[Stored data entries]
□ □ □ □ □ □ □

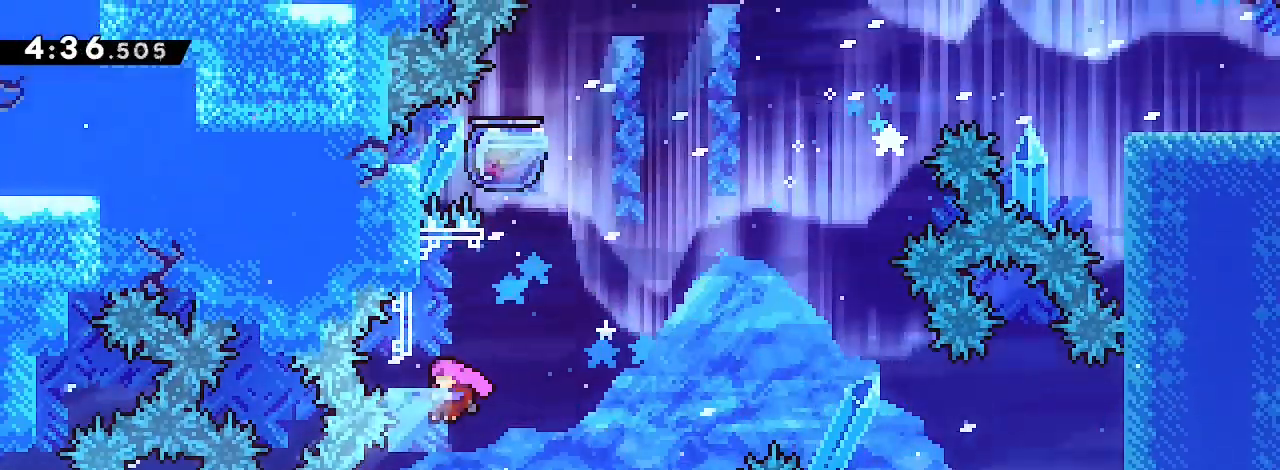
{"buttons": [], "left_stick": "left", "right_stick": "up", "events": [[267, "right_stick", "up"], [433, "left_stick", "left"]]}
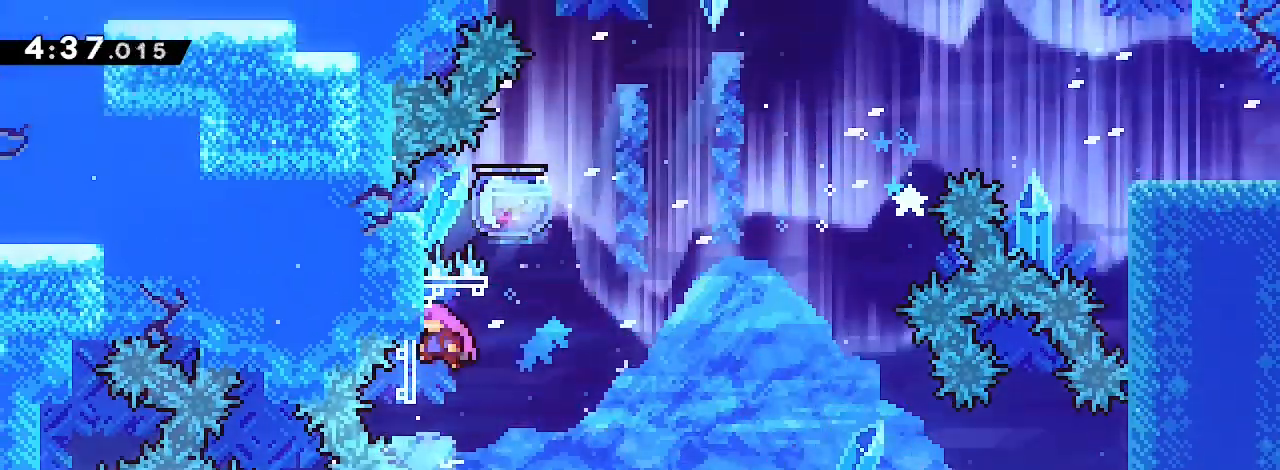
{"buttons": [], "left_stick": "center", "right_stick": "right", "events": [[100, "right_stick", "up-right"], [133, "left_stick", "up-left"], [233, "right_stick", "right"], [367, "left_stick", "center"]]}
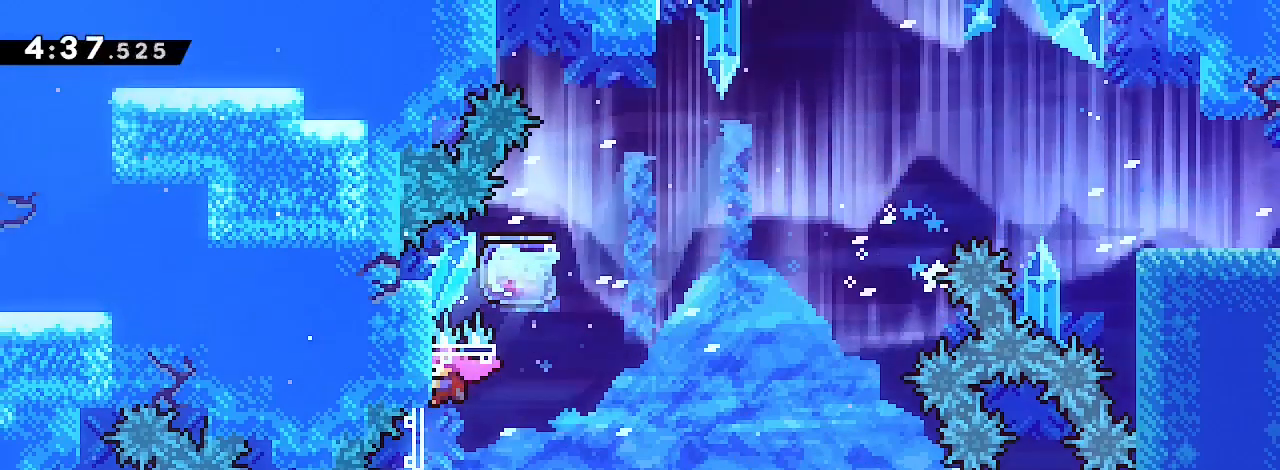
{"buttons": [], "left_stick": "up", "right_stick": "right", "events": [[167, "left_stick", "up"], [267, "left_stick", "center"], [500, "left_stick", "up"]]}
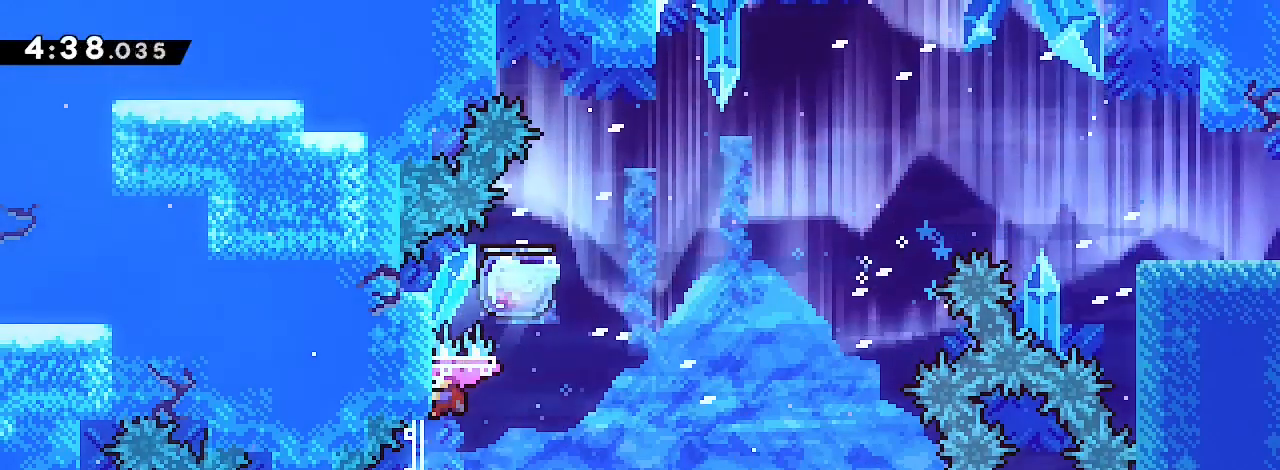
{"buttons": [], "left_stick": "right", "right_stick": "right", "events": [[133, "left_stick", "center"], [333, "left_stick", "right"]]}
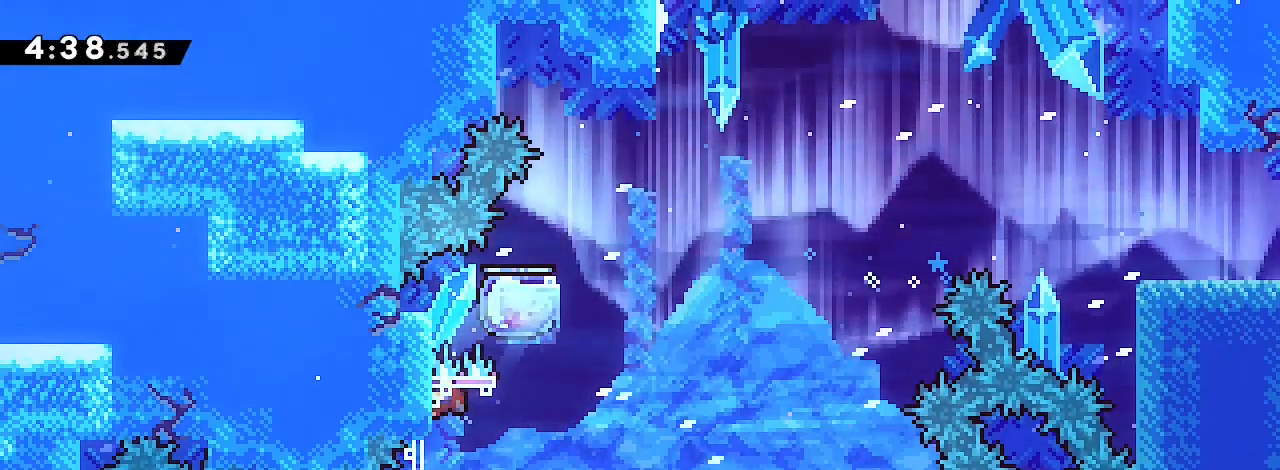
{"buttons": [], "left_stick": "right", "right_stick": "up-right", "events": [[100, "right_stick", "up-right"], [200, "right_stick", "up"], [500, "right_stick", "up-right"]]}
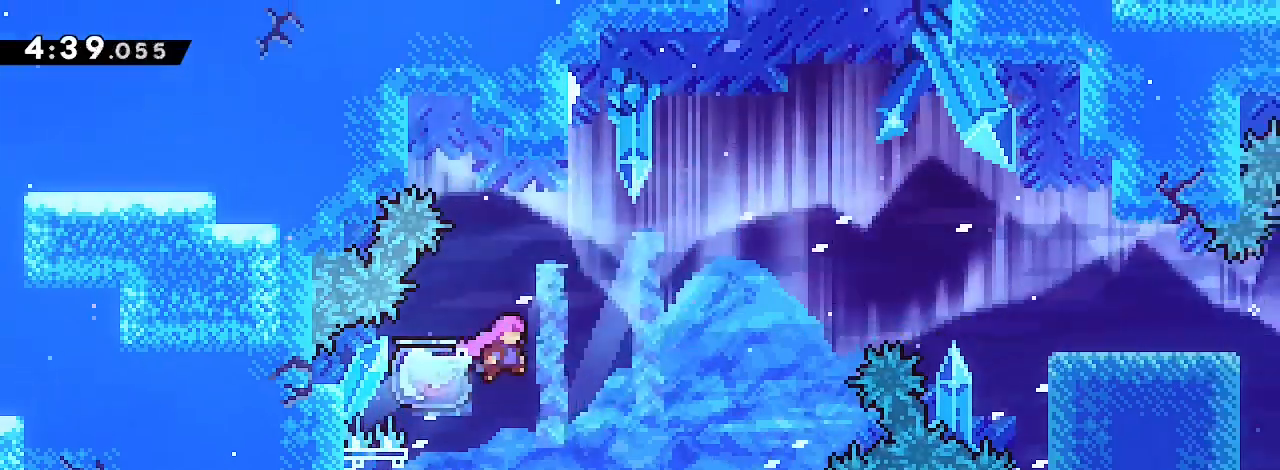
{"buttons": [], "left_stick": "center", "right_stick": "right", "events": [[200, "left_stick", "center"], [200, "right_stick", "right"], [367, "left_stick", "left"], [500, "left_stick", "center"]]}
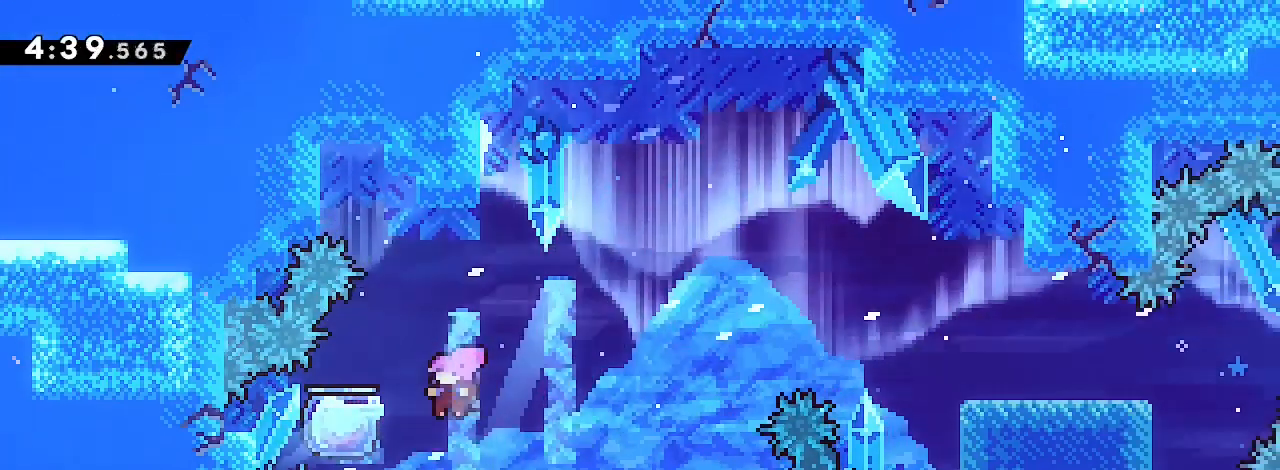
{"buttons": [], "left_stick": "center", "right_stick": "right", "events": [[367, "left_stick", "down"], [500, "left_stick", "center"]]}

□ □ □ □ □ □ □

Problem details: Which lines in the data above contain "center"? Show each one.

Response area:
{"buttons": [], "left_stick": "center", "right_stick": "right", "events": [[100, "right_stick", "up-right"], [133, "left_stick", "up-left"], [233, "right_stick", "right"], [367, "left_stick", "center"]]}
{"buttons": [], "left_stick": "up", "right_stick": "right", "events": [[167, "left_stick", "up"], [267, "left_stick", "center"], [500, "left_stick", "up"]]}
{"buttons": [], "left_stick": "right", "right_stick": "right", "events": [[133, "left_stick", "center"], [333, "left_stick", "right"]]}
{"buttons": [], "left_stick": "center", "right_stick": "right", "events": [[200, "left_stick", "center"], [200, "right_stick", "right"], [367, "left_stick", "left"], [500, "left_stick", "center"]]}
{"buttons": [], "left_stick": "center", "right_stick": "right", "events": [[367, "left_stick", "down"], [500, "left_stick", "center"]]}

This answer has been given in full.